Designing and Understanding the Outstanding Tri-Iodide Reduction of N-Coordinated Magnetic Metal Modified Defect-Rich Carbon Dodecahedrons in Photovoltaics.

Nitrogen-coordinated metal-modified carbon is regarded as a novel frontier electrocatalyst in energy conversion devices. However, the construction of intrinsic defects in a carbon matrix remains a great challenge. Herein, N-coordinated magnetic metal (Fe, Co) modified porous carbon dodecahedrons (Fe/Co-NPCD) with a large surface area, rich intrinsic defects, and evenly distributed metal-N species are successfully synthesized via the rational design of iron precursor and the bimetallic-organic frameworks. Because of a synergistic effect between N-coordinated dual magnetic metal active sites, the Fe/Co-NPCD exhibits exceptional electrocatalytic activity and electrochemical stability. A solar cell fabricates with the Fe/Co-NPCD yields an impressive power conversion efficiency of 8.35% in dye-sensitized solar cells, superior to that of mono-metal-doped carbon-based cells and conventional Pt-based cells.

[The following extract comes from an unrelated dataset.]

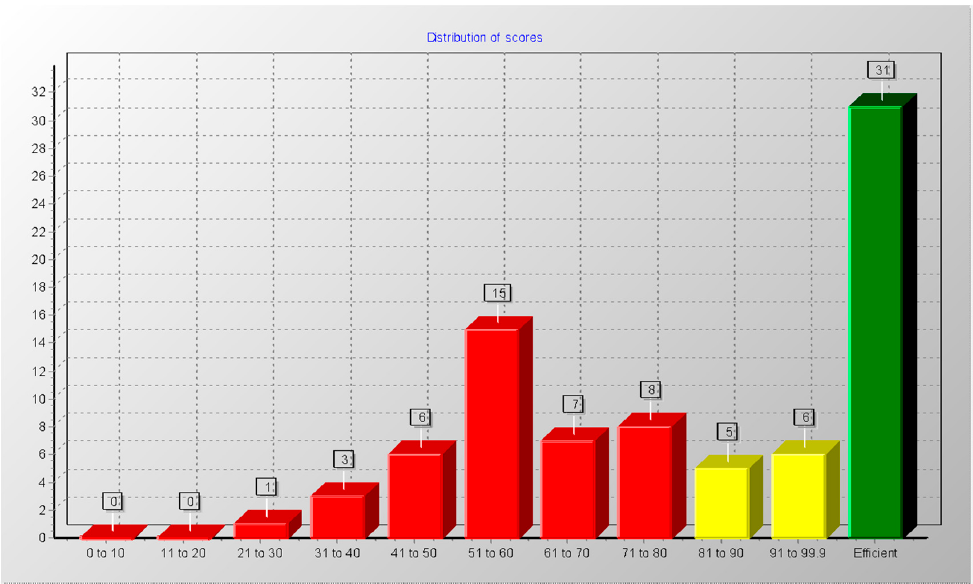
Figure 3. Maximum focused method score distribution with Banker, Charnes ve Cooper (BCC) Model.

Furthermore, density functional theory calculations illustrate that Fe, Co, and N doping are in favor of improving the adsorption capacity of the catalyst for I species by optimizing the magnetic momentum between the magnetic metal atoms, thereby upgrading its catalytic activity. This work develops a general strategy for synthesizing a high-performance defect-rich carbon-based catalyst, and offers valuable insight into the role of magnetic metals in catalysis, which can be used to guide the design of high-performance catalysts in the energy field.